Let us take the example of Gurmehar Kaur. I had heard about her a long while ago when she was encouraged when she began on a mission towards peace.
Her father, Capt Mandeep was with 4 Rashtriya Rifles when militants stormed his camp in Kupwara in August 1999. He was killed in the gun battle that followed when he was just 30.
Gurmehar has spent almost all her years missing her father. She was two and her sister, Bani, was five months old when their father was killed.
In May 2016, she was the subject of a silent video by Ram Subramaniam, an ad filmmaker whose Facebook page — Voice of Ram — aims to “create a positive change”.

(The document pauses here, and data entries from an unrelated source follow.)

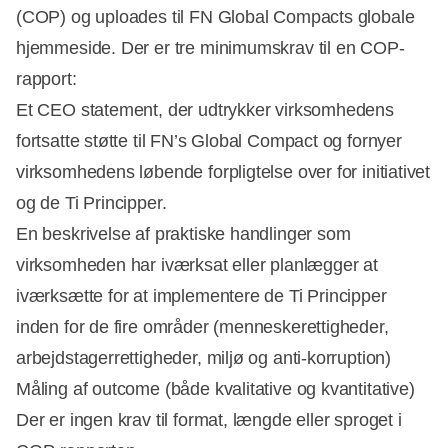
(COP) og uploades til FN Global Compacts globale
hjemmeside. Der er tre minimumskrav til en COP-
rapport:
Et CEO statement, der udtrykker virksomhedens
fortsatte støtte til FN’s Global Compact og fornyer
virksomhedens løbende forpligtelse over for initiativet
og de Ti Principper.
En beskrivelse af praktiske handlinger som
virksomheden har iværksat eller planlægger at
iværksætte for at implementere de Ti Principper
inden for de fire områder (menneskerettigheder,
arbejdstagerrettigheder, miljø og anti-korruption)
Måling af outcome (både kvalitative og kvantitative)
Der er ingen krav til format, længde eller sproget i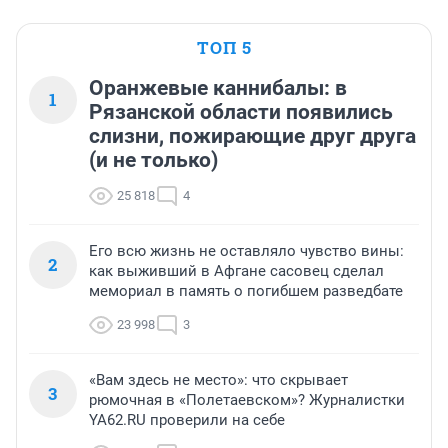
ТОП 5
Оранжевые каннибалы: в
1
Рязанской области появились
слизни, пожирающие друг друга
(и не только)
25 818
4
Его всю жизнь не оставляло чувство вины:
2
как выживший в Афгане сасовец сделал
мемориал в память о погибшем разведбате
23 998
3
«Вам здесь не место»: что скрывает
3
рюмочная в «Полетаевском»? Журналистки
YA62.RU проверили на себе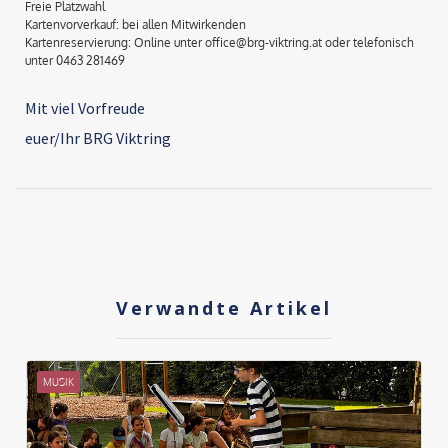
Freie Platzwahl
Kartenvorverkauf: bei allen Mitwirkenden
Kartenreservierung: Online unter office@brg-viktring.at oder telefonisch
unter 0463 281469
Mit viel Vorfreude
euer/Ihr BRG Viktring
Verwandte Artikel
MUSIK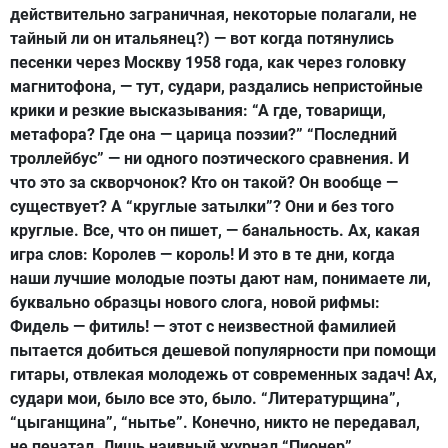
действительно заграничная, некоторые полагали, не
тайный ли он итальянец?) — вот когда потянулись
песенки через Москву 1958 года, как через головку
магнитофона, — тут, судари, раздались непристойные
крики и резкие высказывания: “А где, товарищи,
метафора? Где она — царица поэзии?” “Последний
троллейбус” — ни одного поэтического сравнения. И
что это за скворчонок? Кто он такой? Он вообще —
существует? А “круглые затылки”? Они и без того
круглые. Все, что он пишет, — банальность. Ах, какая
игра слов: Королев — король! И это в те дни, когда
наши лучшие молодые поэты дают нам, понимаете ли,
буквально образцы нового слога, новой рифмы:
Фидель — фитиль! — этот с неизвестной фамилией
пытается добиться дешевой популярности при помощи
гитары, отвлекая молодежь от современных задач! Ах,
судари мои, было все это, было. “Литературщина”,
“цыганщина”, “нытье”. Конечно, никто не передавал,
не печатал. Лишь наивный журнал “Пионер”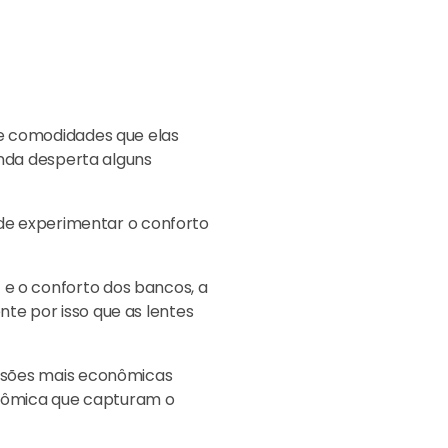
 e comodidades que elas
inda desperta alguns
 de experimentar o conforto
e o conforto dos bancos, a
te por isso que as lentes
ersões mais econômicas
conômica que capturam o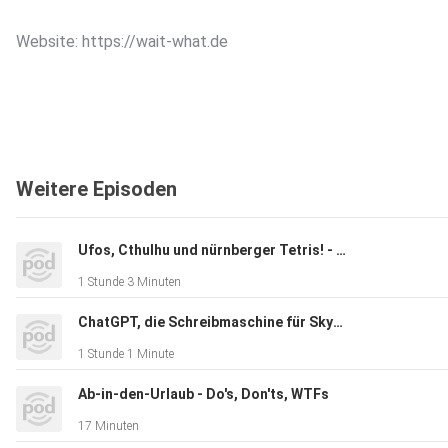
Website: https://wait-what.de
Weitere Episoden
Ufos, Cthulhu und nürnberger Tetris! - Wir suchen die Wahrheit hinter den Legenden
1 Stunde 3 Minuten
ChatGPT, die Schreibmaschine für SkyNet!
1 Stunde 1 Minute
Ab-in-den-Urlaub - Do's, Don'ts, WTFs
17 Minuten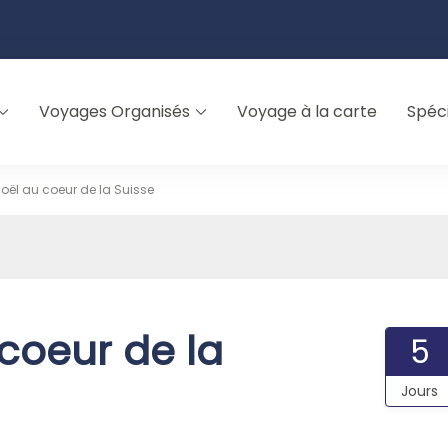
Voyages Organisés
Voyage à la carte
Spéc
oël au coeur de la Suisse
coeur de la
5
Jours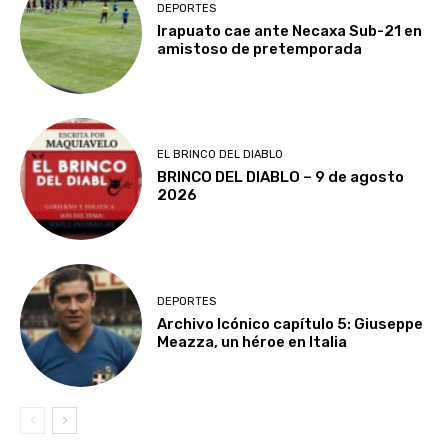
DEPORTES
Irapuato cae ante Necaxa Sub-21 en
amistoso de pretemporada
EL BRINCO DEL DIABLO
BRINCO DEL DIABLO – 9 de agosto
2026
DEPORTES
Archivo Icónico capítulo 5: Giuseppe
Meazza, un héroe en Italia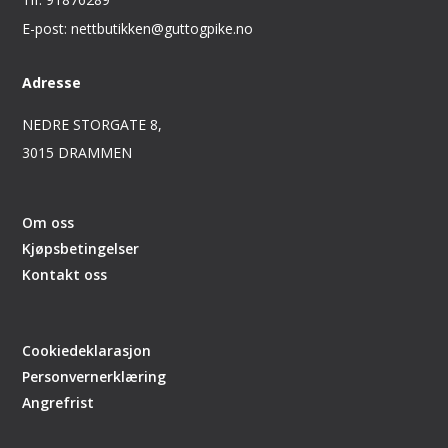
E-post: nettbutikken@guttogpike.no
Adresse
NEDRE STORGATE 8,
3015 DRAMMEN
Om oss
Kjøpsbetingelser
Kontakt oss
Cookiedeklarasjon
Personvernerklæring
Angrefrist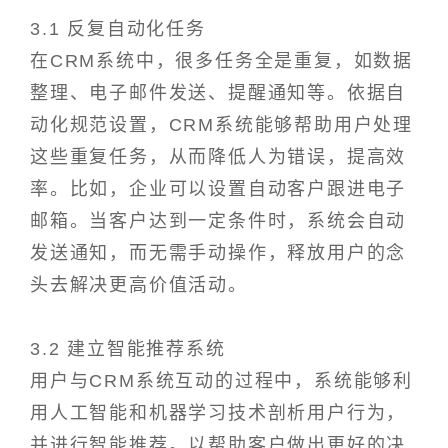
3.1 反复自动化任务
在CRM系统中，很多任务全是重复，如数据
整理、电子邮件发送、提醒通知等。依据自
动化规范设置，CRM系统能够帮助用户处理
这些重复任务，从而降低人为错误，提高效
率。比如，企业可以设置自动客户跟进电子
邮箱。当客户达到一定条件时，系统会自动
发送通知，而无需手动操作，释放用户的念
头去解决更高价值活动。
3.2 建立智能推荐系统
用户与CRM系统互动的过程中，系统能够利
用人工智能和机器学习技术剖析用户行为，
并进行智能推荐。以帮助客户做出更好的决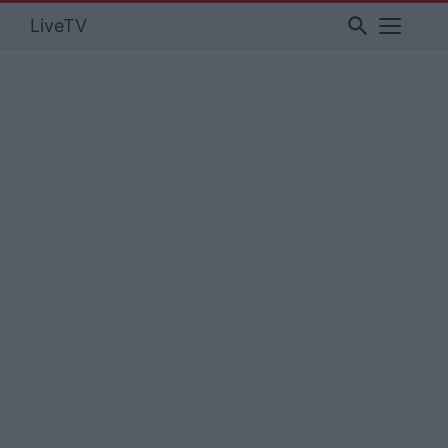
search
LiveTV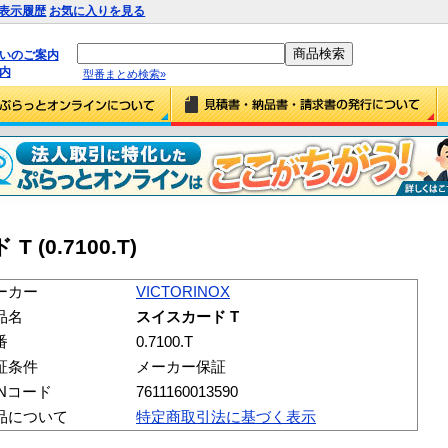
表示履歴
お気に入りを見る
払いのご案内
内
型番まとめ検索»
 (0.7100.T)
ーカー
VICTORINOX
品名
スイスカード T
番
0.7100.T
証条件
メーカー保証
ANコード
7611160013590
品について
特定商取引法に基づく表示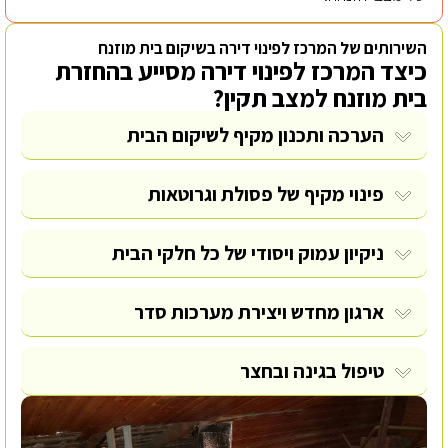
השירותים של המרכז לפינוי דירה בשיקום בית מוזנח
כיצד המרכז לפינוי דירה מסייע בהחזרת
בית מוזנח למצב תקין?
הערכה ותכנון מקיף לשיקום הבית
פינוי מקיף של פסולת וגרוטאות
ניקיון עמוק ויסודי של כל חלקי הבית
ארגון מחדש ויצירת מערכות סדר
טיפול בגינה ובחצר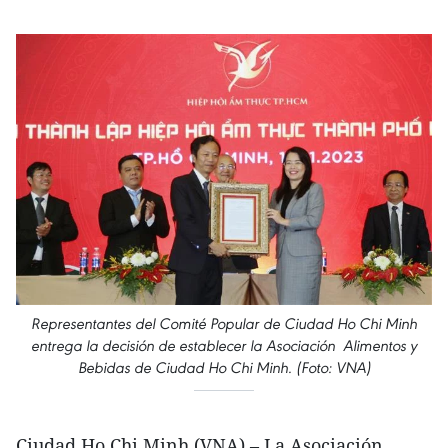
Representantes del Comité Popular de Ciudad Ho Chi Minh
entrega la decisión de establecer la Asociación Alimentos y
Bebidas de Ciudad Ho Chi Minh. (Foto: VNA)
Ciudad Ho Chi Minh (VNA) – La Asociación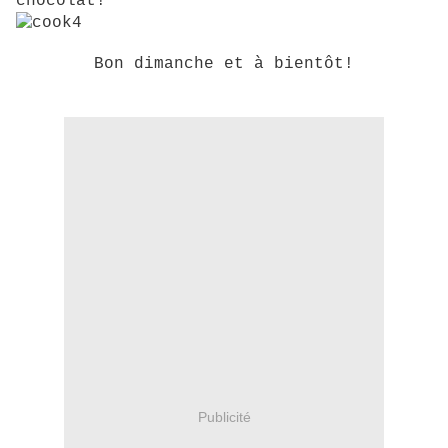
chocolat!
Bon dimanche et à bientôt!
Publicité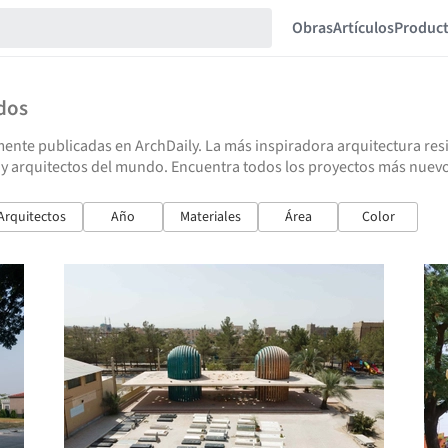
Obras
Artículos
Produc
dos
ente publicadas en ArchDaily. La más inspiradora arquitectura resid
y arquitectos del mundo. Encuentra todos los proyectos más nuevos
Arquitectos
Año
Materiales
Área
Color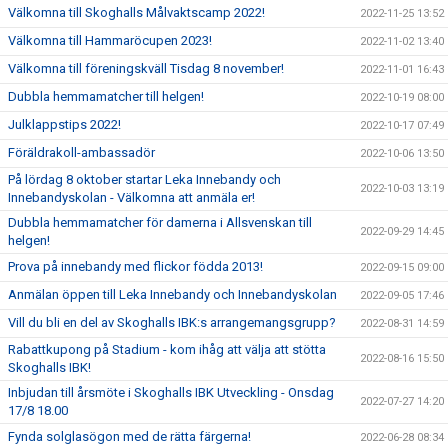
Välkomna till Skoghalls Målvaktscamp 2022!
2022-11-25 13:52
Välkomna till Hammaröcupen 2023!
2022-11-02 13:40
Välkomna till föreningskväll Tisdag 8 november!
2022-11-01 16:43
Dubbla hemmamatcher till helgen!
2022-10-19 08:00
Julklappstips 2022!
2022-10-17 07:49
Föräldrakoll-ambassadör
2022-10-06 13:50
På lördag 8 oktober startar Leka Innebandy och
2022-10-03 13:19
Innebandyskolan - Välkomna att anmäla er!
Dubbla hemmamatcher för damerna i Allsvenskan till
2022-09-29 14:45
helgen!
Prova på innebandy med flickor födda 2013!
2022-09-15 09:00
Anmälan öppen till Leka Innebandy och Innebandyskolan
2022-09-05 17:46
Vill du bli en del av Skoghalls IBK:s arrangemangsgrupp?
2022-08-31 14:59
Rabattkupong på Stadium - kom ihåg att välja att stötta
2022-08-16 15:50
Skoghalls IBK!
Inbjudan till årsmöte i Skoghalls IBK Utveckling - Onsdag
2022-07-27 14:20
17/8 18.00
Fynda solglasögon med de rätta färgerna!
2022-06-28 08:34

In the video, Gurmehar recounts how as a six-year-old she tried to stab a burqa-clad woman because she believed Muslims killed her father. Gurmehar is who she is today hugely because of the parenting and the right values she has received from her mother. She explained to her that it was war that killed her father, not people and certainly not a particular community. “I fight for peace between India and Pakistan,” she has often said and considers herself a soldier of a different kind.
Though her life has been quite tough, she has learnt that hatred does not take us forward in any way. “Try and affect people in a positive way, that’s the only way to bring about a change,” she said in a Facebook chat on 30 January 2016.
This day is of course significant as it is the day we lost the greatest peacenik of all, Mahatma Gandhi. I am certain had he been here, he would have surely been proud of this young girl. Having lost her father and suffered more than many of us, the fact that she has embarked on a journey towards peace shows her as a person with tremendous emotional maturity.
Gurmehar has written a book on life in the forces and peace between the two neighbours. “We can have a cordial relationship, we don’t need to hate each other,” she said during the chat, as she took questions from people.
Her peace push has not gone unnoticed. She has quite a following in Pakistan and she hopes to visit the neighbouring country this year.
People are now blaming her for asking for a right to freedom of expression. This is not directly related to her but she knows this kind of freedom is very important not just for her but for the students and adults too. If friendship and peace and thought to be negative, where are we heading towards?
It is high time we join hands with her to understand what true heroism and maturity is all about and raise a toast to her and her ilk.